◆ TASK TO COMPLETE
Every line in the records below that holds the word "HBOR" is to be copied.

Start of SUPPLIED RECORDS

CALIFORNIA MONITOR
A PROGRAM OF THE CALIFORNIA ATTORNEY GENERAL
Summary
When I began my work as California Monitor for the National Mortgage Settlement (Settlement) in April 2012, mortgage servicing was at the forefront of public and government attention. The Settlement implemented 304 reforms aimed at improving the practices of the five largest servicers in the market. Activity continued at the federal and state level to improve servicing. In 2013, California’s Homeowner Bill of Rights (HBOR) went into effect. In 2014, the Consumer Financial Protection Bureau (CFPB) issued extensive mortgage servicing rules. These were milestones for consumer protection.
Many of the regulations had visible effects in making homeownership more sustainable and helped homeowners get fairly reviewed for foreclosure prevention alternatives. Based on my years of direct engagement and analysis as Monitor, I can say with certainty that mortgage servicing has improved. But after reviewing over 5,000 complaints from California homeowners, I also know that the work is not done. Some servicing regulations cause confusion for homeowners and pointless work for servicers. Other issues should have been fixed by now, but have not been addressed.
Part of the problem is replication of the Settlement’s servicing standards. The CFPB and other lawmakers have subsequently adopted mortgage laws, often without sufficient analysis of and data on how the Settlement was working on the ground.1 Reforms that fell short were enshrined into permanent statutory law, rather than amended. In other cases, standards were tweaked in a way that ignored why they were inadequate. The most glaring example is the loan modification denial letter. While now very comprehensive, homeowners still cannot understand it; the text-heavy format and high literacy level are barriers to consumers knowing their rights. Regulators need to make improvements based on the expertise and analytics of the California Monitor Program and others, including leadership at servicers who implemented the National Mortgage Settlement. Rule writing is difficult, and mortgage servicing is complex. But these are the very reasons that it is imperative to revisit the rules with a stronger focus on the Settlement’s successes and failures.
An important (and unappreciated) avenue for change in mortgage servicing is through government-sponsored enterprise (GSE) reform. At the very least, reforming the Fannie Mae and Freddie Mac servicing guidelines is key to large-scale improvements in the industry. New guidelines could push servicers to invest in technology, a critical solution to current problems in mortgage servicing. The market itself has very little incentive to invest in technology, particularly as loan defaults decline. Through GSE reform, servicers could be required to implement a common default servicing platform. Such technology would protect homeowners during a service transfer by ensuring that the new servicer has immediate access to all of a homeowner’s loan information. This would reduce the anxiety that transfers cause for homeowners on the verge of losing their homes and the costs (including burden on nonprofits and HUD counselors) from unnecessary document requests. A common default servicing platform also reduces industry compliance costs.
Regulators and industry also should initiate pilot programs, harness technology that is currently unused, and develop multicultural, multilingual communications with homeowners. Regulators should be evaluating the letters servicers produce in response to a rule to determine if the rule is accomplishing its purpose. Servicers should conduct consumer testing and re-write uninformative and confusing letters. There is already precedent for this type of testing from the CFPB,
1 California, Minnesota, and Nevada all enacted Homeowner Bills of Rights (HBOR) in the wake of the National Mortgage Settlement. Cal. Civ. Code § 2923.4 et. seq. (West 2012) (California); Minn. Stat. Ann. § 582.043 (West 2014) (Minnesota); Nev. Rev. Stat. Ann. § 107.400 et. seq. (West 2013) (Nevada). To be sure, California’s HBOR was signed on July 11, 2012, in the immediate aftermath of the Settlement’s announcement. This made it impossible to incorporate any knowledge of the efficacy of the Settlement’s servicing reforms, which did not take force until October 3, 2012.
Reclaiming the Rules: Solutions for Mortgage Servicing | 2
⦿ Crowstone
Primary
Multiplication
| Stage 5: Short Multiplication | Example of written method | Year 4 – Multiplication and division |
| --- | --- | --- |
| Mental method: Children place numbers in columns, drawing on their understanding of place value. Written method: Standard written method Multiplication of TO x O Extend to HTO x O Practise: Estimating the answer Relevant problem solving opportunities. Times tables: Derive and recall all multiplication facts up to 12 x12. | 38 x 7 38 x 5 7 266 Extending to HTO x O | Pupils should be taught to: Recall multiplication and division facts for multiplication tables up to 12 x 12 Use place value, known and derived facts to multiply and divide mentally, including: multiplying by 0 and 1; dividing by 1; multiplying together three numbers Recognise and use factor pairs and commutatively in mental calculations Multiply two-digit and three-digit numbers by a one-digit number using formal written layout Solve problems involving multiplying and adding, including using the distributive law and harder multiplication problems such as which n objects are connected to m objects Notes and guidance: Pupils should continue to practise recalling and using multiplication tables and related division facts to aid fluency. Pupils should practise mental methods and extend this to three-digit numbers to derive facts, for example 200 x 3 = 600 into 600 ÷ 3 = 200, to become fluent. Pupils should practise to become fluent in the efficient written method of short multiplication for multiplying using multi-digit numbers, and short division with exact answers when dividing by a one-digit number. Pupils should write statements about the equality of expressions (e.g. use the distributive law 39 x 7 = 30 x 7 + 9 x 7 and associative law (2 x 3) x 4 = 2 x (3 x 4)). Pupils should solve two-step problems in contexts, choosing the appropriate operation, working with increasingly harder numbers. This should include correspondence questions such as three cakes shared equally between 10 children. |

End of SUPPLIED RECORDS

◆ YOUR SOLUTION
When I began my work as California Monitor for the National Mortgage Settlement (Settlement) in April 2012, mortgage servicing was at the forefront of public and government attention. The Settlement implemented 304 reforms aimed at improving the practices of the five largest servicers in the market. Activity continued at the federal and state level to improve servicing. In 2013, California’s Homeowner Bill of Rights (HBOR) went into effect. In 2014, the Consumer Financial Protection Bureau (CFPB) issued extensive mortgage servicing rules. These were milestones for consumer protection.
1 California, Minnesota, and Nevada all enacted Homeowner Bills of Rights (HBOR) in the wake of the National Mortgage Settlement. Cal. Civ. Code § 2923.4 et. seq. (West 2012) (California); Minn. Stat. Ann. § 582.043 (West 2014) (Minnesota); Nev. Rev. Stat. Ann. § 107.400 et. seq. (West 2013) (Nevada). To be sure, California’s HBOR was signed on July 11, 2012, in the immediate aftermath of the Settlement’s announcement. This made it impossible to incorporate any knowledge of the efficacy of the Settlement’s servicing reforms, which did not take force until October 3, 2012.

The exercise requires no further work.